Saturday, February 07, 2015

The Debate, The Furor, The Decision

"You want to avoid a sort of American Wild, Wild West, angels of medical mercy going around without any kind of accountability. So long as this doesn't look like it's a process run amok ... people are willing to accept it, and the levels of approval increase over time."
"They [his students] wonder what's wrong with all the other states in the United States ... that don't have something like this. It's just become part of the landscape here."
Courtney Campbell, Oregon State University

"If it's not criminal, it's health. If it's health it's provincial, so then it falls to the provinces and territories to regulate it."
Juliet Guichon, bio-ethicist, lawyer, University of Calgary
The Canadian Supreme Court unanimously ruled to legalize physician-assisted suicide on Friday. (Photo: Obert Madondo/flickr/cc)

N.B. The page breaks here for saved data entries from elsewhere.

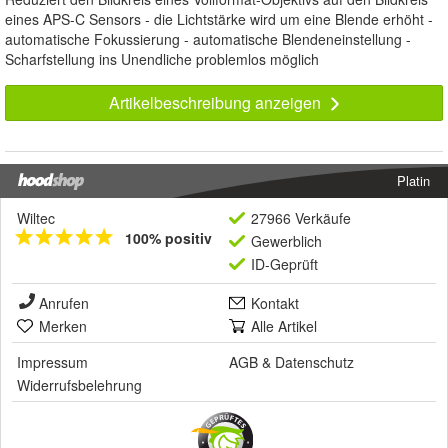
eines APS-C Sensors - die Lichtstärke wird um eine Blende erhöht -
automatische Fokussierung - automatische Blendeneinstellung -
Scharfstellung ins Unendliche problemlos möglich
Artikelbeschreibung anzeigen
Platin
Wiltec
27966 Verkäufe
100% positiv
Gewerblich
ID-Geprüft
Anrufen
Kontakt
Merken
Alle Artikel
Impressum
AGB
&
Datenschutz
Widerrufsbelehrung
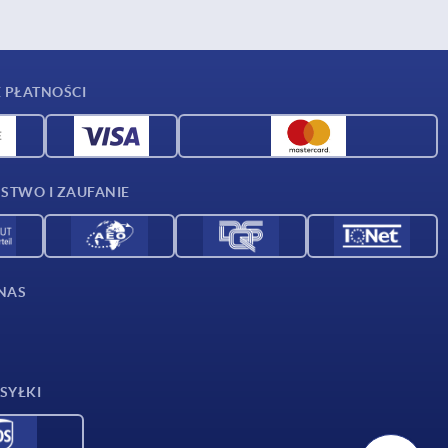
 PŁATNOŚCI
STWO I ZAUFANIE
NAS
SYŁKI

"It" refers to the Supreme Court of Canada's unanimous decision to strike down Canada's laws outlawing assisted suicide. The agreement by the justices tosses out existing law, giving Parliament a year in which to draft new legislation reflecting the right of consenting adults enduring intolerable suffering to seek out medical help to end their lives of torment and misery through unending pain.

According to the justices, the current ban infringes on all three of life, liberty and security of person provisions in the Charter of Rights and Freedoms. Although it is clear the federal government will have to embark on forging a new law, it may be the provinces for whom health care, including end-of-life issues becomes the source responsible and it will be they who write the definitive legislation.

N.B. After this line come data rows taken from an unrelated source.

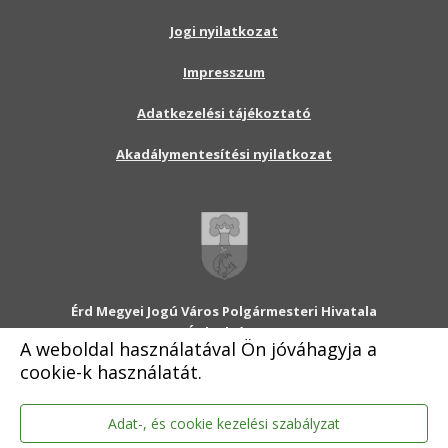
Jogi nyilatkozat
Impresszum
Adatkezelési tájékoztató
Akadálymentesítési nyilatkozat
Érd Megyei Jogú Város Polgármesteri Hivatala
2030 Érd, Alsó utca 1.
A weboldal használatával Ön jóváhagyja a
Levélcím: 2031 Érd, Pf.: 31
cookie-k használatát.
E-mail:
onkormanyzat@erd.hu
Telefonközpont:
06-23-522-300
Ügyfélszolgálat:
06-23-522-301
Adat-, és cookie kezelési szabályzat
Hivatali Kapu: ERDPH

If that is done under the aegis of an over-arching federal legislation, and the provinces meet to discuss how they may best enact legislation that will reflect universally the need to take advice from the federal legislation, resulting in fairly even provincial sets of rules, there will be less confusion and more fairness in the process. But since the provinces interpret differently regulations, for example in access to abortion, it's anyone's guess what will come out of this vital file.

Experts on the issue are guessing that the federal government, opposed to the very concept of the medical profession aiding in ending a life, may come up with new legislation that respects the court's ruling, but which in its narrow application may limit access to the service as much as can be done. "They might put into place very stringent standards for determining if there is informed consent, there is no coercion", commented Carissima Mathe, constitutional law expert at University of Ottawa.

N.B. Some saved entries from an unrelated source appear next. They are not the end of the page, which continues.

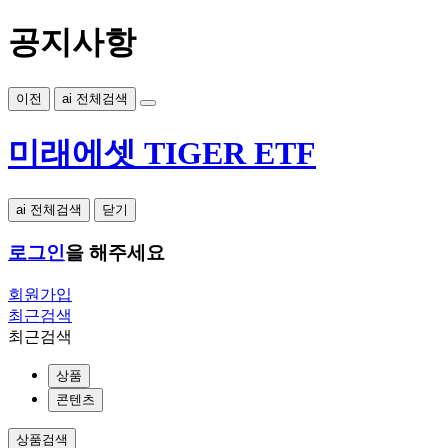
공지사항
이전
ai 전체검색
미래에셋 TIGER ETF
ai 전체검색
닫기
로그인
을 해주세요
회원가입
최근검색
최근검색
상품
콘텐츠
상품검색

"The more specificity, the better. How do we evaluate those patients and determine if they qualify or not?" asked Jeff Blackmer, head of the Canadian Medical Association's ethics office. He pointed out that his association's 80,000 members have looked to the kind of regime implemented in Oregon as opposed to the permissive systems in place in Switzerland, Belgium and the Netherlands.

Where the European legislation sparks controversy through extensions of the right beyond terminal, consenting adult patients to permit in some instances, assistance by doctors to end the lives of severely disabled babies or people with psychiatric problems they feel they can no longer live with, the Oregon law specifies someone must be fatally ill, have less than six months to live, and must have voiced the wish to die (written and orally) before aid is given.

Whereupon a doctor signs a prescription for a lethal drug, which the patient then takes on their own, expediting death.